Hacker News new | ask | show | jobs
by ibdknox 3219 days ago
Is there anything written about your multi-way join algorithm? We've done some really interesting implementations of Generic Join and the like and are always interested in hearing about other potentially better join algorithms.
1 comments

It's only described in my thesis, which is not yet publicly available. (It should be, but the university thesis publication process seems to have a latency measured in years...)

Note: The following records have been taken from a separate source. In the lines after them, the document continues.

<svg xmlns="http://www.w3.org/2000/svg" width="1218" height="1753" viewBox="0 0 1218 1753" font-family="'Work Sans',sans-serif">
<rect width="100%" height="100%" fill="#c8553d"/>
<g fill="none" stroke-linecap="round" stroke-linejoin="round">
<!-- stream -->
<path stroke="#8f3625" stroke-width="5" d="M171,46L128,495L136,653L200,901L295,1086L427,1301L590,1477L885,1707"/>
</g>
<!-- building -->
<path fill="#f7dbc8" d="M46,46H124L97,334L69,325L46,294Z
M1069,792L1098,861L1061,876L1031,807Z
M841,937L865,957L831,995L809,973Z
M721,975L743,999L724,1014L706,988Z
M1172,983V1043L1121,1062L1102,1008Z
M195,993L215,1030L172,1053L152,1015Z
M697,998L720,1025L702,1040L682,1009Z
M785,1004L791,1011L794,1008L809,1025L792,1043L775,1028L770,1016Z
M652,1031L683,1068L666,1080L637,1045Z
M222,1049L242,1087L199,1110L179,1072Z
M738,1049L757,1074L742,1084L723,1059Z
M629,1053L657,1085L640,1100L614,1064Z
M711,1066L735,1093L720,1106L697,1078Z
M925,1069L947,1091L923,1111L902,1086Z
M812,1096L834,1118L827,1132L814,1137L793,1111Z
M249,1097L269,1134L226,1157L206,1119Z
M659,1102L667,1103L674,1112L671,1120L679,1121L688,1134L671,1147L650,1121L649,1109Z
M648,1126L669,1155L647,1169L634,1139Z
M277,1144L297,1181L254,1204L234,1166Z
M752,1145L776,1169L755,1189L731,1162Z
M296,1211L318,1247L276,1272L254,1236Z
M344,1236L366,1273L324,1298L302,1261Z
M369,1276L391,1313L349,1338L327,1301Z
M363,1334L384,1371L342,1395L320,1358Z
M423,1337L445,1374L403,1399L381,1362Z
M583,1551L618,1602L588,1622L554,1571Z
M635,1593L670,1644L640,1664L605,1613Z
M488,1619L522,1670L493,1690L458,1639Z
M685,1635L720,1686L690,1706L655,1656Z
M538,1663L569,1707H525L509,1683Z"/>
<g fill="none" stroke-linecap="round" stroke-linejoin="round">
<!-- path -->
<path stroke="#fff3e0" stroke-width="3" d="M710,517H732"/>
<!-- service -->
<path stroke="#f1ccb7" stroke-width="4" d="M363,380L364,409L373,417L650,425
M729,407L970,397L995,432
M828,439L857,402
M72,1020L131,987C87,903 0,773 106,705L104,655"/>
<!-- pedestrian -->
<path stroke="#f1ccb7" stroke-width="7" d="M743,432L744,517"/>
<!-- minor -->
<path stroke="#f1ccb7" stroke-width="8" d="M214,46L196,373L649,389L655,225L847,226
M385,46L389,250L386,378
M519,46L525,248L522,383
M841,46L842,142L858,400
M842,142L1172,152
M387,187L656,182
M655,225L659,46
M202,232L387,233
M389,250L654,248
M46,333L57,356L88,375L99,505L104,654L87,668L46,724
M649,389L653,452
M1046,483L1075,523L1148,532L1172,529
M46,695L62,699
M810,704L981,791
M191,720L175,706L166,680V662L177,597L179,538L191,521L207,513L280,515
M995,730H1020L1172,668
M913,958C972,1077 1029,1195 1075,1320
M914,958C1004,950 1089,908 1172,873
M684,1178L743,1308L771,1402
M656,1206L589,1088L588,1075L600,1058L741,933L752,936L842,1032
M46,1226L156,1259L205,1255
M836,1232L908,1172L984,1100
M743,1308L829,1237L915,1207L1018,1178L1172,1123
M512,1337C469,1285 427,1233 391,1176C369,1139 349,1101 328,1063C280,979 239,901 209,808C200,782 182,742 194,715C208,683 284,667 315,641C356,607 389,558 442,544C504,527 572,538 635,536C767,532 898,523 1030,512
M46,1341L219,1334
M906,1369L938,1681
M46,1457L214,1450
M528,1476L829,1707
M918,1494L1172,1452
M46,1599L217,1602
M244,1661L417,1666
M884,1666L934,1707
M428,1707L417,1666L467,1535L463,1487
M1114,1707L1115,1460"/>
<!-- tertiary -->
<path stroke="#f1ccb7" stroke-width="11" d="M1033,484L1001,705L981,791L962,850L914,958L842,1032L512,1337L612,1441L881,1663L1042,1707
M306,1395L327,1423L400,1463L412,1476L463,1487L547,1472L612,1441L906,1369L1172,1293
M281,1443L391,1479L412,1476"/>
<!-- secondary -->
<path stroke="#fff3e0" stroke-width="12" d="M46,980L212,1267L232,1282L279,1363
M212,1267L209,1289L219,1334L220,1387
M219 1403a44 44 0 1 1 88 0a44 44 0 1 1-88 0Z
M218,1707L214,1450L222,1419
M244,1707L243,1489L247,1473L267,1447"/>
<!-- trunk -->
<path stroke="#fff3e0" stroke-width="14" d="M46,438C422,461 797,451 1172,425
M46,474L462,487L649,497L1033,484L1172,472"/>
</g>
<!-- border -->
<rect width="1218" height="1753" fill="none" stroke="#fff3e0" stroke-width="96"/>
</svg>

The case for triangle joins is simple to describe, though. Suppose we have attributes A, B and C and finite maps (relations) R : A x B -> X, S : A x C -> Y and T : B x C -> Z. Now build tries for each so we have

abx : Trie A (Trie B X)

acy : Trie A (Trie C Y)

bcz : Trie B (Trie C Z)

We can join two tries using join : Trie k v1 -> Trie k v2 -> (v1 -> v2 -> v) -> Trie k v. Putting this all together we have:

triangleJoin : Trie A (Trie B (Trie C (X, Y, Z)))

triangleJoin = join abx acy (\bx cy -> join bx bcz (\x cz -> join cy cz (\y z -> (x, y, z))))

Compared to a database that doesn't know how to handle triangle joins the difference is absolutely stunning. The above one-liner managed to do in 5 seconds what took MySQL over an hour...

Is there any way I could get a preprint of your thesis?

I've been working on a project that sits somewhere between spark and riak and this actually might address a core issue I have both at the node and query dispatch level.